Total starts fell 5.8 percent, driven by a nearly 20 percent drop in multi-family. Single family was essentially flat month-to-month. But remember, multi-family is a very volatile number and can swing 20-30 percent monthly due to large local projects. Yes, they are both ahead from last year, but 2011 was the worst year in the history of U.S. home building.

“The further fall in housing starts in March means that about a third of the past year’s improvement in homebuilding has now been undone. But the continued rise in building permits is an encouraging sign which suggests that housing starts will improve again later this year,” writes Paul Diggle at Capital Economics.

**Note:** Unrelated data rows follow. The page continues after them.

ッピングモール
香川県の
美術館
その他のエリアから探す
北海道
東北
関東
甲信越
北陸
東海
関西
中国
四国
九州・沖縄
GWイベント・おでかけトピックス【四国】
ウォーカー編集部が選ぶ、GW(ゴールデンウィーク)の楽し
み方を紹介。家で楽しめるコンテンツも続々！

Building permits are always seen as a better indicator of construction, or at least more dependable and less influenced by weather. Single family permits dropped 3.5 percent month to month, but multi-family surged ahead 24 percent to the highest level in four years.

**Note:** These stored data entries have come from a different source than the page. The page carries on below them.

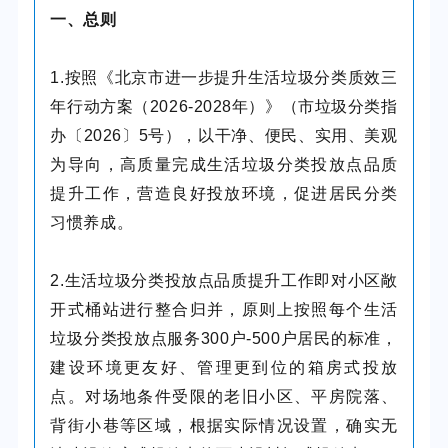
一、总则
1.按照《北京市进一步提升生活垃圾分类质效三
年行动方案（2026-2028年）》（市垃圾分类指
办〔2026〕5号），以干净、便民、实用、美观
为导向，高质量完成生活垃圾分类投放点品质
提升工作，营造良好投放环境，促进居民分类
习惯养成。
2.生活垃圾分类投放点品质提升工作即对小区敞
开式桶站进行整合归并，原则上按照每个生活
垃圾分类投放点服务300户-500户居民的标准，
建设环境更友好、管理更到位的箱房式投放
点。对场地条件受限的老旧小区、平房院落、
背街小巷等区域，根据实际情况设置，确实无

“The pickup in multifamily construction is taking place most noticeably in the South and West—again, not a big surprise—since 46 of the 50 fastest-growing metro-area populations from 2010 to 2011 were in the South or West, according to the Census Bureau,” writes IHS Global Insight’s Patrick Newport.

Clearly we’re still seeing big demand in the multi-family sector, but single family is still faltering.

“Single family is more of a restocking issue,” said Morgan Stanley’s Oliver Chang on CNBC. “In order to meet baseline demand, they [builders] have to build.”

Chang says real growth in single family demand just isn’t there, due to a still tightening credit market. On the flip side, he claims that distressed housing has stabilized and distressed home prices have bottomed; that’s because investors largely use cash.

So if there’s all this demand for single family rentals, and investors are rushing to get in, is there still enough demand for all this multi-family construction?

“Bottom line, with the secular decline in home ownership, multi-family construction will be where it’s at for a few years but still only make up about 30 percent of total starts. Single family starts still have the intense competition with foreclosures and now rent seekers,” writes Peter Boockvar of Miller Tabak.

So why, as we asked yesterday after the disappointing builder sentiment report, did single family starts, permits and sentiment rise through the fall and the winter only to slam on the breaks? Newport calls that one a “head scratcher,” and adds, “If the builders have gotten ahead of the game, single-family construction will go through a demoralizing slowdown later this year.”